| WORK REQUIRED |
Copy all the data exactly, except the pictures.

| RECORDS TO PROCESS |
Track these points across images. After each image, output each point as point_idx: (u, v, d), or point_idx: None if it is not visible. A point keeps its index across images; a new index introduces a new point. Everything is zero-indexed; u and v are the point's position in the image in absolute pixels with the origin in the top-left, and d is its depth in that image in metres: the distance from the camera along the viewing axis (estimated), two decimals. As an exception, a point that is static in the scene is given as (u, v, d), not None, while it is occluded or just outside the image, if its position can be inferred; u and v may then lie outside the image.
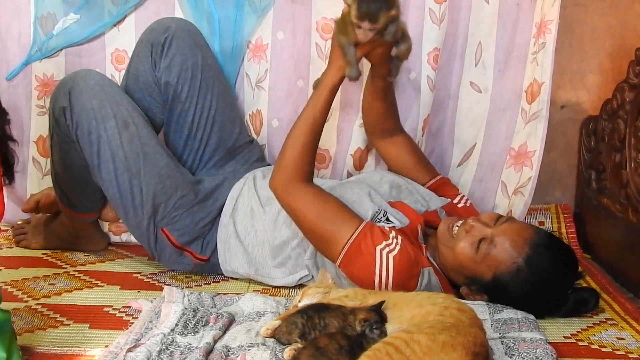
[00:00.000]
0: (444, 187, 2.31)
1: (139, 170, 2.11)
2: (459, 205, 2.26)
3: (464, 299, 1.91)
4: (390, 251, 1.89)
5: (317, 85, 2.10)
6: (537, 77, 2.46)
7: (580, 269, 2.00)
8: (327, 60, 2.09)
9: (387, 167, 2.39)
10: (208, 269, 2.22)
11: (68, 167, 2.21)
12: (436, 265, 1.99)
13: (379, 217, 2.04)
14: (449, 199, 2.26)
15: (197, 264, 2.20)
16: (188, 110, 2.26)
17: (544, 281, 1.87)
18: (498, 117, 2.53)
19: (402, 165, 2.31)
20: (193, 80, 2.25)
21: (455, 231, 1.96)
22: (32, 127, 2.50)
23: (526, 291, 1.87)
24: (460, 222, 1.98)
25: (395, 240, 1.91)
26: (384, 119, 2.30)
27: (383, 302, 1.57)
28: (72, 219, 2.34)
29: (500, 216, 1.98)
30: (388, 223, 2.02)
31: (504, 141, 2.54)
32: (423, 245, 2.02)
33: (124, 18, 2.46)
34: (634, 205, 2.24)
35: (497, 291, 1.90)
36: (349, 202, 2.05)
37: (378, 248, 1.89)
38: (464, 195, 2.31)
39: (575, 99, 2.70)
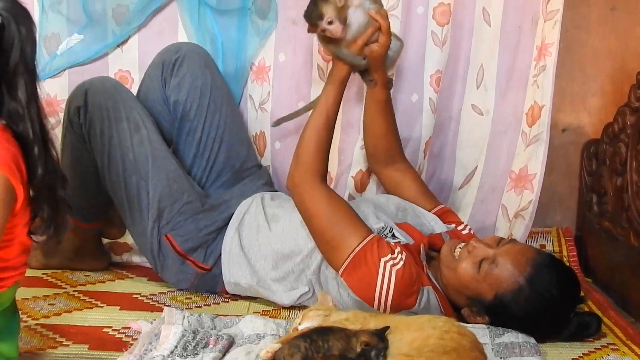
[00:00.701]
0: (447, 215, 2.31)
1: (147, 173, 2.14)
2: (463, 232, 2.26)
3: (465, 321, 1.90)
4: (394, 265, 1.89)
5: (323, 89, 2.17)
6: (537, 100, 2.46)
7: (582, 293, 2.00)
8: None
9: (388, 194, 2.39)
10: (209, 280, 2.21)
11: (77, 170, 2.21)
12: (437, 285, 1.99)
13: (385, 232, 2.05)
14: (454, 225, 2.27)
15: (199, 274, 2.19)
16: (196, 129, 2.28)
17: (546, 301, 1.86)
18: (499, 140, 2.53)
19: (404, 194, 2.32)
20: (202, 100, 2.27)
21: (458, 252, 1.96)
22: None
23: (528, 311, 1.86)
24: (463, 244, 1.99)
25: (400, 256, 1.92)
26: (385, 140, 2.30)
27: (387, 327, 1.56)
28: (76, 229, 2.32)
29: (502, 239, 1.99)
30: (394, 239, 2.03)
31: (504, 164, 2.54)
32: (424, 264, 2.02)
33: (128, 38, 2.47)
34: (636, 229, 2.23)
35: (499, 311, 1.89)
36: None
37: (383, 260, 1.90)
38: (467, 225, 2.31)
39: (576, 122, 2.70)
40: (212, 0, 2.41)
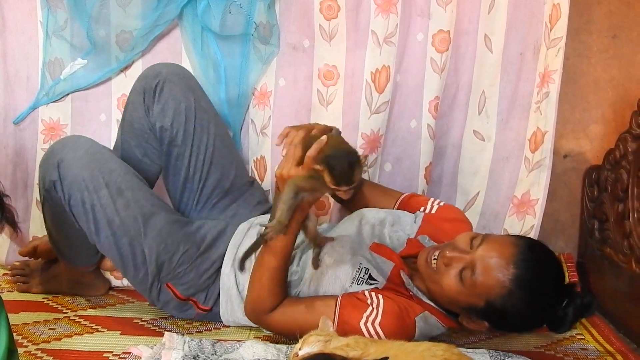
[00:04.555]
0: (412, 201, 2.26)
1: (139, 233, 2.09)
2: (433, 212, 2.19)
3: (465, 327, 1.92)
4: (373, 320, 1.87)
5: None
6: (540, 126, 2.49)
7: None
8: (328, 107, 2.09)
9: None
10: (210, 316, 2.20)
11: (63, 231, 2.20)
12: (429, 303, 1.96)
13: (361, 276, 2.01)
14: (422, 210, 2.21)
15: (200, 314, 2.19)
16: (184, 153, 2.26)
17: (539, 294, 1.83)
18: (501, 166, 2.54)
19: (368, 205, 2.27)
20: (187, 124, 2.25)
21: (434, 264, 1.92)
22: (37, 171, 2.49)
23: (523, 309, 1.83)
24: (437, 252, 1.93)
25: (372, 307, 1.90)
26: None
27: (386, 358, 1.55)
28: (71, 268, 2.35)
29: (474, 236, 1.92)
30: (370, 283, 2.00)
31: (507, 190, 2.55)
32: (411, 290, 1.99)
33: (131, 64, 2.50)
34: (637, 256, 2.23)
35: (495, 316, 1.87)
36: (333, 262, 2.03)
37: (361, 324, 1.88)
38: (434, 201, 2.23)
39: (578, 149, 2.71)
40: (215, 27, 2.42)
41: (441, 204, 2.23)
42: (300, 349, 1.67)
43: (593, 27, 2.63)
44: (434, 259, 1.92)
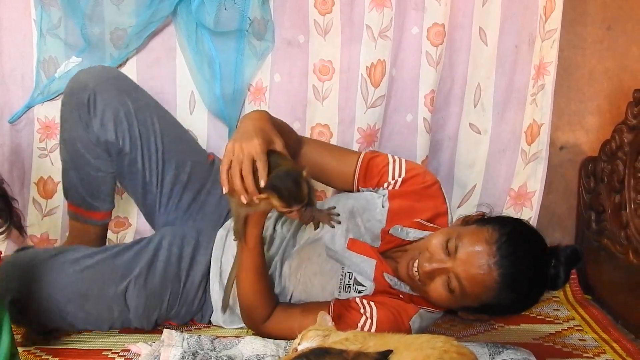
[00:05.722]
0: (374, 169, 2.11)
1: (117, 298, 2.01)
2: (397, 187, 2.09)
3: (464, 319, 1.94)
4: (369, 328, 1.88)
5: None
6: (536, 118, 2.49)
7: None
8: (323, 101, 2.05)
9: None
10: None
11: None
12: (423, 298, 1.94)
13: (347, 282, 1.99)
14: (385, 187, 2.10)
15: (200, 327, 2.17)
16: (136, 158, 2.17)
17: (529, 281, 1.82)
18: (498, 159, 2.55)
19: (326, 171, 2.15)
20: (131, 129, 2.15)
21: (417, 276, 1.88)
22: (33, 169, 2.51)
23: (518, 298, 1.84)
24: (416, 263, 1.89)
25: (365, 317, 1.90)
26: None
27: (390, 351, 1.54)
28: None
29: (447, 239, 1.85)
30: (359, 290, 1.98)
31: (503, 182, 2.56)
32: (401, 295, 1.98)
33: (126, 61, 2.48)
34: (634, 247, 2.23)
35: (492, 309, 1.88)
36: (314, 273, 2.01)
37: (359, 326, 1.89)
38: (394, 166, 2.10)
39: (573, 141, 2.70)
40: (210, 23, 2.41)
41: (402, 171, 2.09)
42: (299, 344, 1.66)
43: (588, 18, 2.63)
44: (415, 271, 1.89)
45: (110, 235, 2.52)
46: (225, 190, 1.79)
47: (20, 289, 1.92)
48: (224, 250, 2.12)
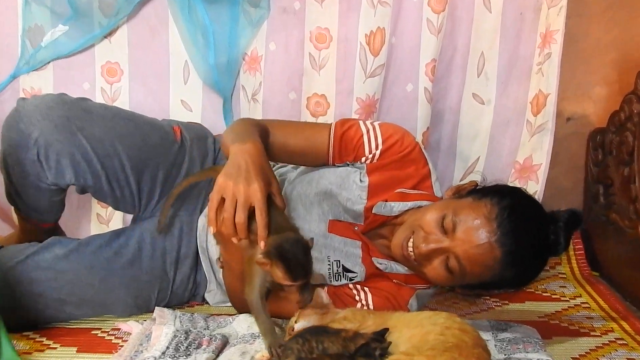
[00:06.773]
0: (348, 144, 1.98)
1: (106, 305, 1.99)
2: (375, 161, 1.98)
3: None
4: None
5: None
6: (542, 88, 2.44)
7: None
8: (320, 71, 1.97)
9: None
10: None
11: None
12: (418, 278, 1.89)
13: (336, 270, 1.93)
14: (363, 161, 1.98)
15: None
16: (101, 187, 1.99)
17: (532, 255, 1.77)
18: (502, 130, 2.50)
19: (295, 155, 2.02)
20: (91, 165, 1.95)
21: (413, 256, 1.83)
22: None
23: (520, 273, 1.79)
24: (410, 242, 1.83)
25: (362, 304, 1.89)
26: None
27: (386, 329, 1.51)
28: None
29: (442, 215, 1.79)
30: (349, 277, 1.92)
31: (508, 155, 2.52)
32: (397, 273, 1.92)
33: (116, 29, 2.43)
34: (644, 221, 2.21)
35: (494, 286, 1.85)
36: None
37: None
38: (368, 136, 1.97)
39: (581, 111, 2.65)
40: (203, -11, 2.36)
41: (379, 142, 1.97)
42: (296, 322, 1.64)
43: (593, -15, 2.58)
44: (410, 251, 1.83)
45: (99, 210, 2.51)
46: (212, 231, 1.72)
47: None
48: (208, 239, 2.06)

| RESULT OF THIS TASK |
Track these points across images. After each image, output each point as point_idx: (u, v, d), or point_idx: None if it is not visible. A point keeps its index across images; a new index introduces a new point. Everything is zero-indexed; u and v are the point's position in the image in absolute pixels with the origin in the top-left, and d is its depth in that image in metres: the distance from the camera along the viewing axis (estimated), two decimals. As an exception, a point that is static in the scene is given as (u, v, d), not None, while it is occluded or just outside the image, if its position can be inferred; u and v may then lie outside the image.
[00:00.000]
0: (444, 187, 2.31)
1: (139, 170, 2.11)
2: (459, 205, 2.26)
3: (464, 299, 1.91)
4: (390, 251, 1.89)
5: (317, 85, 2.10)
6: (537, 77, 2.46)
7: (580, 269, 2.00)
8: (327, 60, 2.09)
9: (387, 167, 2.39)
10: (208, 269, 2.22)
11: (68, 167, 2.21)
12: (436, 265, 1.99)
13: (379, 217, 2.04)
14: (449, 199, 2.26)
15: (197, 264, 2.20)
16: (188, 110, 2.26)
17: (544, 281, 1.87)
18: (498, 117, 2.53)
19: (402, 165, 2.31)
20: (193, 80, 2.25)
21: (455, 231, 1.96)
22: (32, 127, 2.50)
23: (526, 291, 1.87)
24: (460, 222, 1.98)
25: (395, 240, 1.91)
26: (384, 119, 2.30)
27: (383, 302, 1.57)
28: (72, 219, 2.34)
29: (500, 216, 1.98)
30: (388, 223, 2.02)
31: (504, 141, 2.54)
32: (423, 245, 2.02)
33: (124, 18, 2.46)
34: (634, 205, 2.24)
35: (497, 291, 1.90)
36: (349, 202, 2.05)
37: (378, 248, 1.89)
38: (464, 195, 2.31)
39: (575, 99, 2.70)
[00:00.701]
0: (447, 215, 2.31)
1: (147, 173, 2.14)
2: (463, 232, 2.26)
3: (465, 321, 1.90)
4: (394, 265, 1.89)
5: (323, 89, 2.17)
6: (537, 100, 2.46)
7: (582, 293, 2.00)
8: None
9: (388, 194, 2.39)
10: (209, 280, 2.21)
11: (77, 170, 2.21)
12: (437, 285, 1.99)
13: (385, 232, 2.05)
14: (454, 225, 2.27)
15: (199, 274, 2.19)
16: (196, 129, 2.28)
17: (546, 301, 1.86)
18: (499, 140, 2.53)
19: (404, 194, 2.32)
20: (202, 100, 2.27)
21: (458, 252, 1.96)
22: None
23: (528, 311, 1.86)
24: (463, 244, 1.99)
25: (400, 256, 1.92)
26: (385, 140, 2.30)
27: (387, 327, 1.56)
28: (76, 229, 2.32)
29: (502, 239, 1.99)
30: (394, 239, 2.03)
31: (504, 164, 2.54)
32: (424, 264, 2.02)
33: (128, 38, 2.47)
34: (636, 229, 2.23)
35: (499, 311, 1.89)
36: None
37: (383, 260, 1.90)
38: (467, 225, 2.31)
39: (576, 122, 2.70)
40: (212, 0, 2.41)
[00:04.555]
0: (412, 201, 2.26)
1: (139, 233, 2.09)
2: (433, 212, 2.19)
3: (465, 327, 1.92)
4: (373, 320, 1.87)
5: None
6: (540, 126, 2.49)
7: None
8: (328, 107, 2.09)
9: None
10: (210, 316, 2.20)
11: (63, 231, 2.20)
12: (429, 303, 1.96)
13: (361, 276, 2.01)
14: (422, 210, 2.21)
15: (200, 314, 2.19)
16: (184, 153, 2.26)
17: (539, 294, 1.83)
18: (501, 166, 2.54)
19: (368, 205, 2.27)
20: (187, 124, 2.25)
21: (434, 264, 1.92)
22: (37, 171, 2.49)
23: (523, 309, 1.83)
24: (437, 252, 1.93)
25: (372, 307, 1.90)
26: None
27: (386, 358, 1.55)
28: (71, 268, 2.35)
29: (474, 236, 1.92)
30: (370, 283, 2.00)
31: (507, 190, 2.55)
32: (411, 290, 1.99)
33: (131, 64, 2.50)
34: (637, 256, 2.23)
35: (495, 316, 1.87)
36: (333, 262, 2.03)
37: (361, 324, 1.88)
38: (434, 201, 2.23)
39: (578, 149, 2.71)
40: (215, 27, 2.42)
41: (441, 204, 2.23)
42: (300, 349, 1.67)
43: (593, 27, 2.63)
44: (434, 259, 1.92)
[00:05.722]
0: (374, 169, 2.11)
1: (117, 298, 2.01)
2: (397, 187, 2.09)
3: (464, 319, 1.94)
4: (369, 328, 1.88)
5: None
6: (536, 118, 2.49)
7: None
8: (323, 101, 2.05)
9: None
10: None
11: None
12: (423, 298, 1.94)
13: (347, 282, 1.99)
14: (385, 187, 2.10)
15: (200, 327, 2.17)
16: (136, 158, 2.17)
17: (529, 281, 1.82)
18: (498, 159, 2.55)
19: (326, 171, 2.15)
20: (131, 129, 2.15)
21: (417, 276, 1.88)
22: (33, 169, 2.51)
23: (518, 298, 1.84)
24: (416, 263, 1.89)
25: (365, 317, 1.90)
26: None
27: (390, 351, 1.54)
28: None
29: (447, 239, 1.85)
30: (359, 290, 1.98)
31: (503, 182, 2.56)
32: (401, 295, 1.98)
33: (126, 61, 2.48)
34: (634, 247, 2.23)
35: (492, 309, 1.88)
36: (314, 273, 2.01)
37: (359, 326, 1.89)
38: (394, 166, 2.10)
39: (573, 141, 2.70)
40: (210, 23, 2.41)
41: (402, 171, 2.09)
42: (299, 344, 1.66)
43: (588, 18, 2.63)
44: (415, 271, 1.89)
45: (110, 235, 2.52)
46: (225, 190, 1.79)
47: (20, 289, 1.92)
48: (224, 250, 2.12)
[00:06.773]
0: (348, 144, 1.98)
1: (106, 305, 1.99)
2: (375, 161, 1.98)
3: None
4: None
5: None
6: (542, 88, 2.44)
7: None
8: (320, 71, 1.97)
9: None
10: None
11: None
12: (418, 278, 1.89)
13: (336, 270, 1.93)
14: (363, 161, 1.98)
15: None
16: (101, 187, 1.99)
17: (532, 255, 1.77)
18: (502, 130, 2.50)
19: (295, 155, 2.02)
20: (91, 165, 1.95)
21: (413, 256, 1.83)
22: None
23: (520, 273, 1.79)
24: (410, 242, 1.83)
25: (362, 304, 1.89)
26: None
27: (386, 329, 1.51)
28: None
29: (442, 215, 1.79)
30: (349, 277, 1.92)
31: (508, 155, 2.52)
32: (397, 273, 1.92)
33: (116, 29, 2.43)
34: (644, 221, 2.21)
35: (494, 286, 1.85)
36: None
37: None
38: (368, 136, 1.97)
39: (581, 111, 2.65)
40: (203, -11, 2.36)
41: (379, 142, 1.97)
42: (296, 322, 1.64)
43: (593, -15, 2.58)
44: (410, 251, 1.83)
45: (99, 210, 2.51)
46: (212, 231, 1.72)
47: None
48: (208, 239, 2.06)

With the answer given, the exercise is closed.